In this article we have proposed using the regularities of Zipf’s law and suggested that we can focus our attention on deviations from those regularities. The outlier detection literature is large. Most methods attempt to estimate variability of the non-outlying points, fighting off the influence of the (not yet identified) outliers, and some require substantial computing. Zipf makes no such assumptions and has no such pretentions. We propose it as a simple graphical loom on which to weave the shower of facts about the pandemic. At a time when identifying extraordinary cases may help public health, simple, easily used methods may have value.

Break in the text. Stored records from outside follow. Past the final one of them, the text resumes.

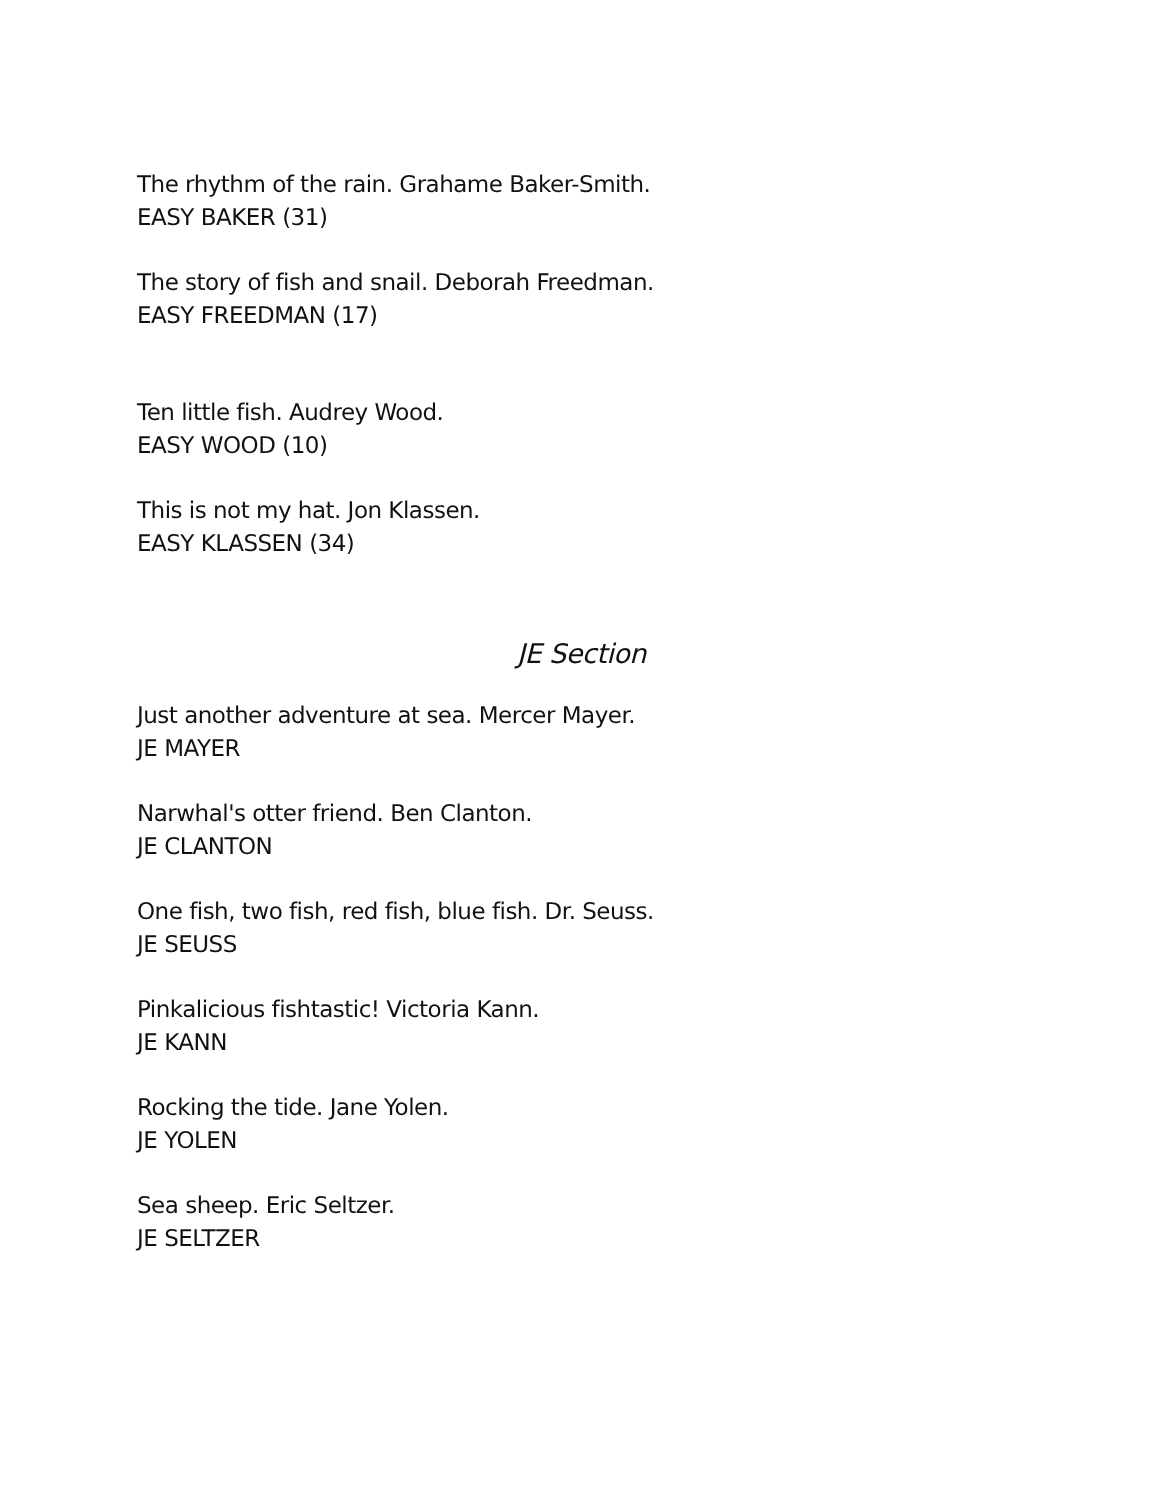The rhythm of the rain. Grahame Baker-Smith.
EASY BAKER (31)
The story of fish and snail. Deborah Freedman.
EASY FREEDMAN (17)
Ten little fish. Audrey Wood.
EASY WOOD (10)
This is not my hat. Jon Klassen.
EASY KLASSEN (34)
JE Section
Just another adventure at sea. Mercer Mayer.
JE MAYER
Narwhal's otter friend. Ben Clanton.
JE CLANTON
One fish, two fish, red fish, blue fish. Dr. Seuss.
JE SEUSS
Pinkalicious fishtastic! Victoria Kann.
JE KANN
Rocking the tide. Jane Yolen.
JE YOLEN
Sea sheep. Eric Seltzer.
JE SELTZER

We encourage our readers to use Zipf’s law to examine data. It is often suggestive, and it is inexpensive and easy to apply. For a thorough, technical discussion of Zipf’s law within a broader context see the physicist Mark Newman’s 2005 exposition.8
About the authors
Debra M. Boka is a doctoral student in sociology at the University of California, Irvine. She holds a master’s degree in demographic and social analysis.
Paul Velleman is professor emeritus of statistics and data science at Cornell University.
Howard Wainer is a statistician and the author of Truth or Truthiness: Distinguishing Fact from Fiction by Learning to Think like a Data Scientist, published 2016.
This work is collaborative in all respects; thus, the order of authorship is alphabetical.
- Auerbach F. (1913) Das Gesetz der Bevölkerungskonzentration. Petermann’s Geographische Mitteilungen, 59, 74–76.
- Stigler, S. (1980) Stigler’s law of eponymy. In a Festschrift for Robert Merton (F. Gieryn, ed.). Transactions of the New York Academy of Sciences, 39: 147–58, doi: 10.1111/j.2164 947.1980.tb02775.x.
- Tukey, J. W. (1962) The future of data analysis. Annals of Mathematical Statistics, 33, 1-67 and 812. Available online at https://projecteuclid.org/euclid.aoms/1177704711
- Tukey J. W. (1977) Exploratory data analysis. Chapter 18, Reading, MA: Addison-Wesley.
- Wainer, H. (2000) Rescuing Computerized Testing by Breaking Zipf’s Law. Journal of Educational and Behavioral Statistics, 25, 203-224.
- Bortkewitsch, L. von (1898) Das Gesetz der kleinen Zahlen. Leipzig: Teubner.
- Millay, Edna St. Vincent (1939). Huntsman, What Quarry? New York: Harper Brothers.
- Newman, M. E. J. (2005). Power laws, Pareto distributions and Zipf’s law, Contemporary Physics, 46:5, 323-351, doi: 10.1080/00107510500052444.